L'Iran a qualifié de « positives » les discussions en cours avec la Sultanat d'Oman concernant la régulation du trafic maritime dans le détroit d'Ormuz, affirmant que des progrès avaient été réalisés tant sur le plan technique que politique.
Le porte-parole du ministère iranien des Affaires étrangères, Ismail Baqai, a déclaré que les discussions portaient principalement sur la définition de voies de passage sûres pour les navires traversant le détroit, de manière à garantir la fluidité du trafic maritime tout en tenant compte des intérêts sécuritaires et souverains des deux pays.
Téhéran et Mascate mènent actuellement des consultations sur un mécanisme provisoire visant à réglementer l’entrée et la sortie des navires dans le golfe, alors que persistent les tensions sécuritaires qui ont affecté le trafic de fret sur l’un des plus importants couloirs maritimes du monde.
Selon des rapports internationaux, les négociations portent sur la répartition entre les deux pays de la responsabilité de la surveillance des voies maritimes, l’Iran réclamant un rôle prépondérant dans la surveillance des navires entrants, tandis qu’Oman se chargerait de la surveillance du trafic sortant. Aucun accord définitif n’a encore été annoncé.
M. Baqai a souligné que les discussions entre les deux pays riverains du détroit visent à établir des couloirs de navigation sûrs pour les navires, tout en préservant les droits souverains et en tenant compte des considérations liées à la sécurité nationale tant de l’Iran que d’Oman.
Malgré les progrès annoncés, plusieurs points restent sujets à controverse, notamment la nature du contrôle du trafic maritime, les redevances éventuelles pour les services de sécurité et de protection de l’environnement, ainsi que les garanties relatives à la liberté de navigation internationale.
Les États-Unis s’opposent à ce qu’un État se voie accorder le contrôle exclusif des voies maritimes du détroit, affirmant que la circulation des navires commerciaux doit rester libre, conformément aux règles internationales.

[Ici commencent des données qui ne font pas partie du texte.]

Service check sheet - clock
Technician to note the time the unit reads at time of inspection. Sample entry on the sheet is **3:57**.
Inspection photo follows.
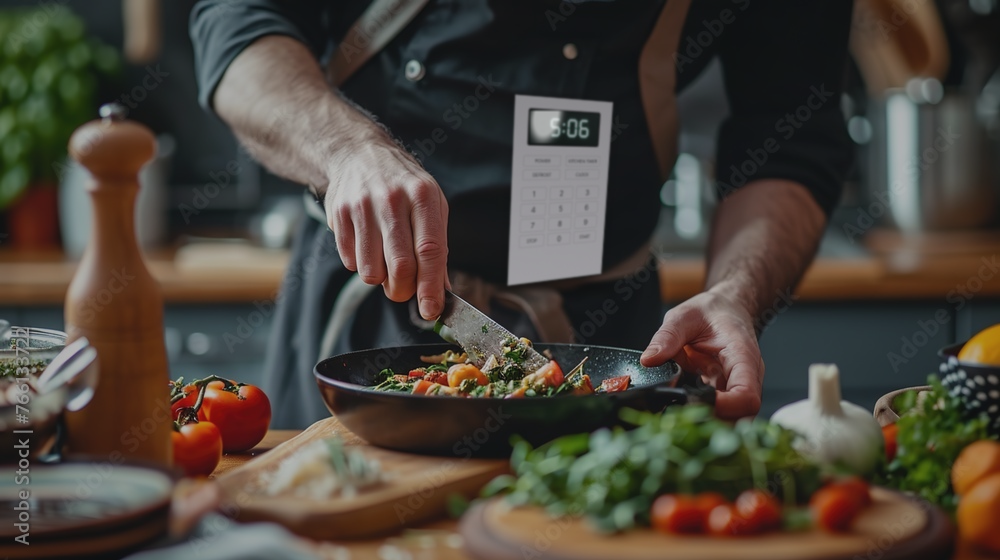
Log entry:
**5:06**
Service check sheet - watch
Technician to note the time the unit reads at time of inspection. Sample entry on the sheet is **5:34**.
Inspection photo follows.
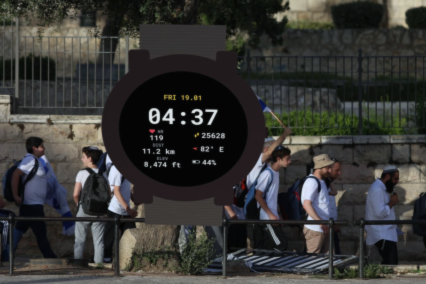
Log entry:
**4:37**
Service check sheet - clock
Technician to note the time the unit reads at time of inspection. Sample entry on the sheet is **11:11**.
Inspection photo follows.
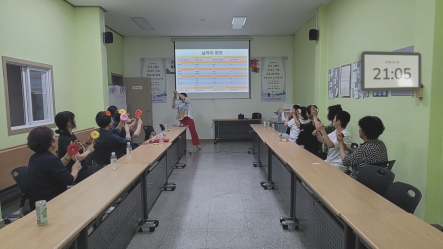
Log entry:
**21:05**
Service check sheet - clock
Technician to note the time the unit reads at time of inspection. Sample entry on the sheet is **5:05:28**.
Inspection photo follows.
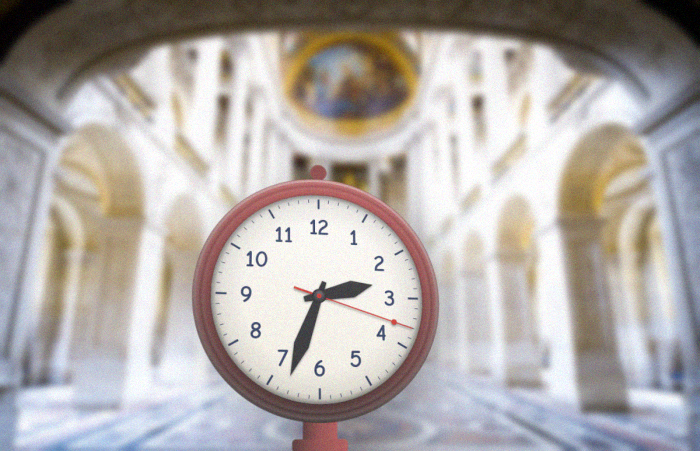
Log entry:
**2:33:18**
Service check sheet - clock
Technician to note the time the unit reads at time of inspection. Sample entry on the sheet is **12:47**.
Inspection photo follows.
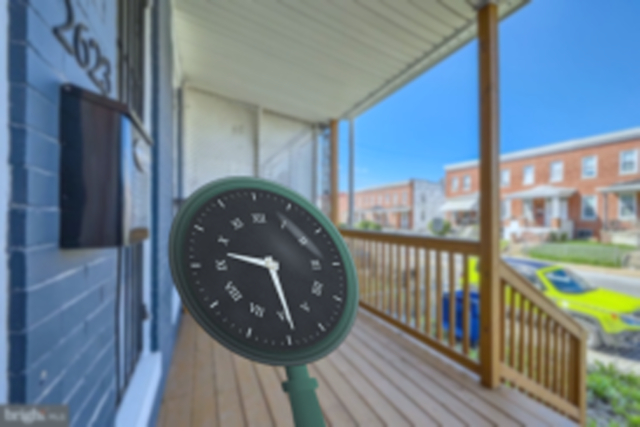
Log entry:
**9:29**
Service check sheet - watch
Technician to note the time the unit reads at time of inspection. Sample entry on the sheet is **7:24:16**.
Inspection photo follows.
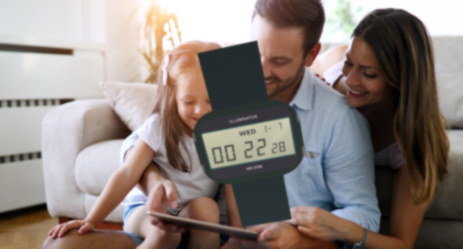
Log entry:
**0:22:28**
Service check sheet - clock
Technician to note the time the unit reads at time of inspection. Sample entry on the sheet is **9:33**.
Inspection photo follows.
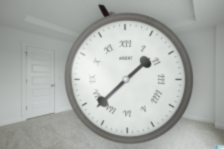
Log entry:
**1:38**
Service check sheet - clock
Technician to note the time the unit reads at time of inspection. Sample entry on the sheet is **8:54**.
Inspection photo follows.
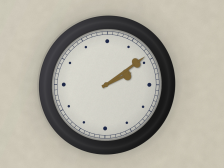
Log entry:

Le détroit d’Ormuz est un passage stratégique reliant le golfe Persique à la mer d’Oman et à l’océan Indien, par lequel transite une part importante des exportations mondiales de pétrole et de gaz ; toute perturbation dans cette zone a donc un impact direct sur les marchés de l’énergie et le commerce international.
Oman joue un rôle de médiation majeur dans cette crise, tirant parti de ses relations avec l’Iran et les pays occidentaux, afin de parvenir à des accords qui réduisent les risques sécuritaires et permettent un retour à une navigation plus stable.
Le fait de qualifier ces discussions de « positives » ne signifie pas pour autant que le détroit sera entièrement rouvert ni qu’un accord définitif est imminent, car les négociations se poursuivent concernant les détails politiques, sécuritaires et techniques.